In the listing below, identify each line with the word "pinky" and return those lines.

[Start of Attachment]

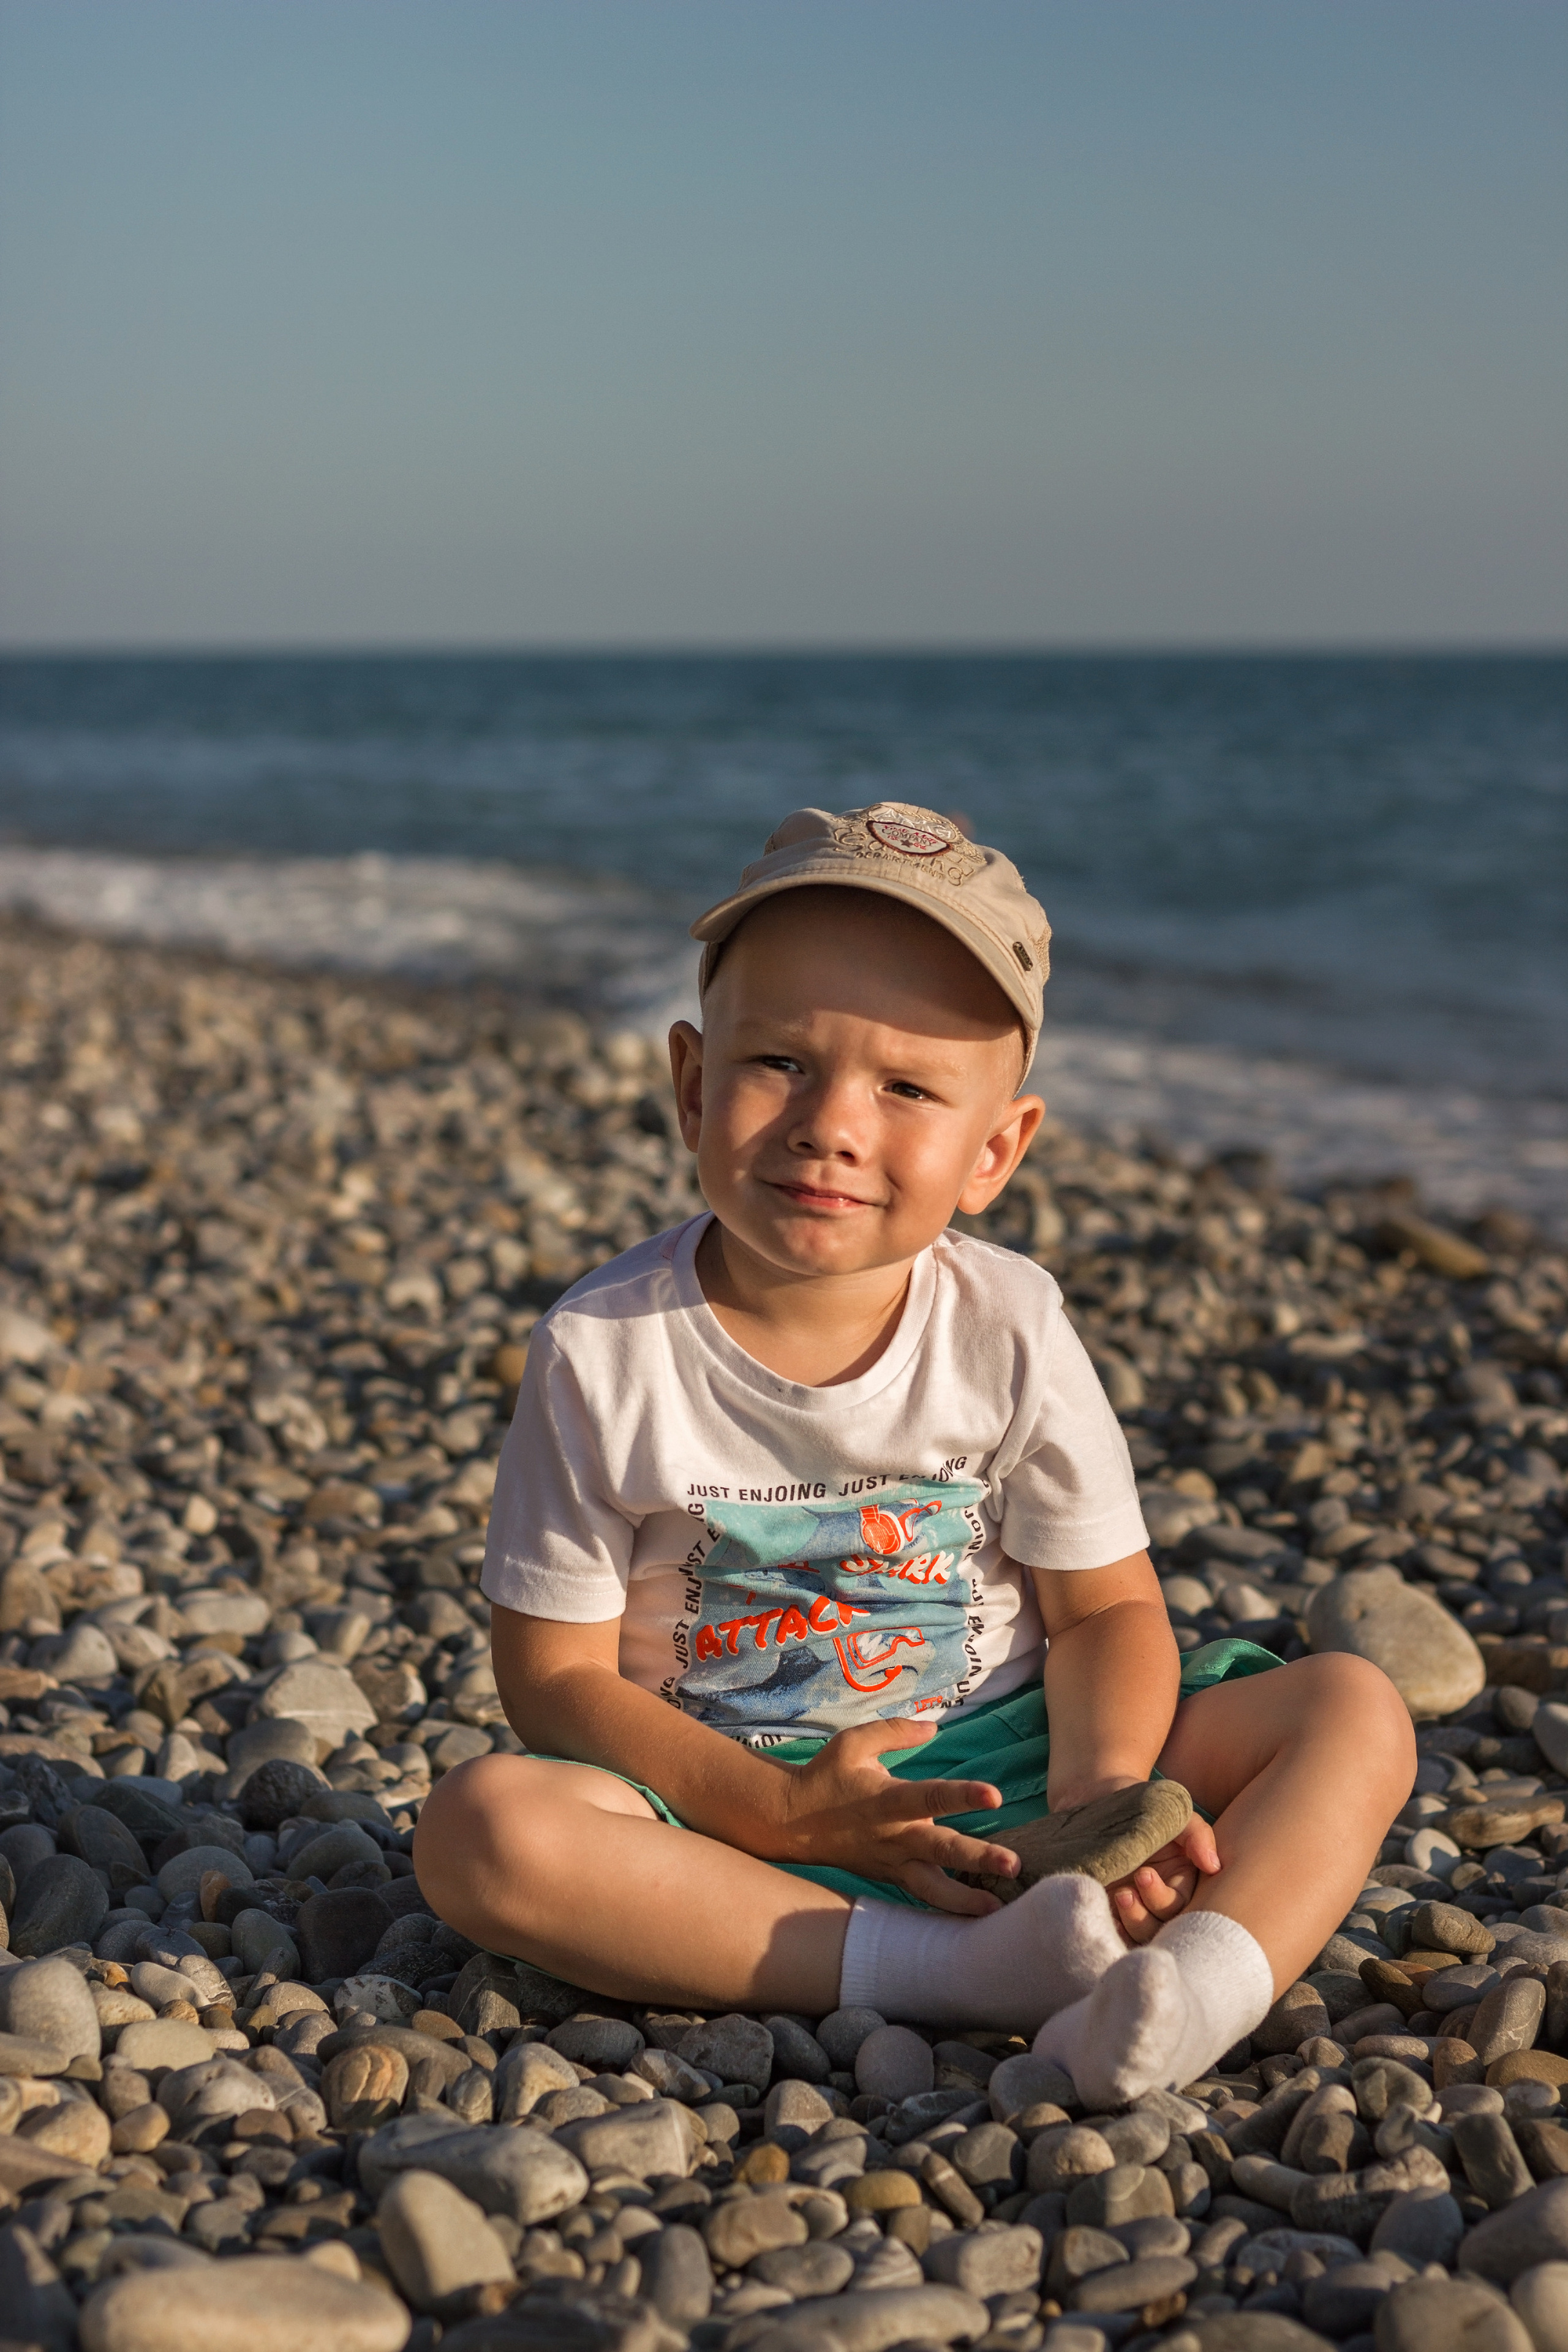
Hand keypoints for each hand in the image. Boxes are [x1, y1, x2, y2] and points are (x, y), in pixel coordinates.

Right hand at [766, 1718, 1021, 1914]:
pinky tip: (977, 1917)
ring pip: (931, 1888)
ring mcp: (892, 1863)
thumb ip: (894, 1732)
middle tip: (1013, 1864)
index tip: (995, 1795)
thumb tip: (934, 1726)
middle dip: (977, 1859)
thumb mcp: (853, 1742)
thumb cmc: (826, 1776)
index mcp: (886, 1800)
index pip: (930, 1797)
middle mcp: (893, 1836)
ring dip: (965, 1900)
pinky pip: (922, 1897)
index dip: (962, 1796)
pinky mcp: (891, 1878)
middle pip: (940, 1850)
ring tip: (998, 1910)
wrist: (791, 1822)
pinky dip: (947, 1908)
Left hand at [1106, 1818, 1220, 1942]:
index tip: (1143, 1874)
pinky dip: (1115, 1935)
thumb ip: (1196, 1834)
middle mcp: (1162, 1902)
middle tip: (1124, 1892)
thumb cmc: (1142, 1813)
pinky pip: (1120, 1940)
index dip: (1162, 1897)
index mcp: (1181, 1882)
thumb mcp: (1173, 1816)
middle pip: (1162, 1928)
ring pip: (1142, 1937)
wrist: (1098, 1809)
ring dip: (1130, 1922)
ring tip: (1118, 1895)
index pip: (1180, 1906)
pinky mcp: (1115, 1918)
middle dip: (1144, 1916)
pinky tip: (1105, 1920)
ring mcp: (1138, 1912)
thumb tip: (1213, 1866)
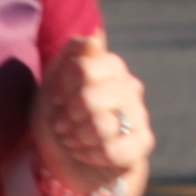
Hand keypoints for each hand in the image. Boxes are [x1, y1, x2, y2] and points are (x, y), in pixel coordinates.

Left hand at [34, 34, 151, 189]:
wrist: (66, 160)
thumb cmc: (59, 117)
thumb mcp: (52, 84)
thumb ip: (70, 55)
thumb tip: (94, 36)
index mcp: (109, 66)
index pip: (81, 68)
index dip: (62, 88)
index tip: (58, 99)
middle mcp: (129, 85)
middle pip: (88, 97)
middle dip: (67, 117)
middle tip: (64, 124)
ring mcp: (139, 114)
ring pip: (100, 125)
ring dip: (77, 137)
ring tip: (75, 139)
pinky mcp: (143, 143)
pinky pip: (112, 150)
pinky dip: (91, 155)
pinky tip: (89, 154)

[End of Attachment]

Task result>
pinky tip: (977, 1917)
pinky pip: (922, 1897)
pinky mcp: (891, 1878)
pinky dip: (947, 1908)
pinky dip: (1115, 1935)
pinky pip: (1120, 1940)
pinky mcp: (1115, 1918)
pinky tip: (1105, 1920)
pinky mcp: (143, 143)
pinky pip: (112, 150)
pinky dip: (91, 155)
pinky tip: (89, 154)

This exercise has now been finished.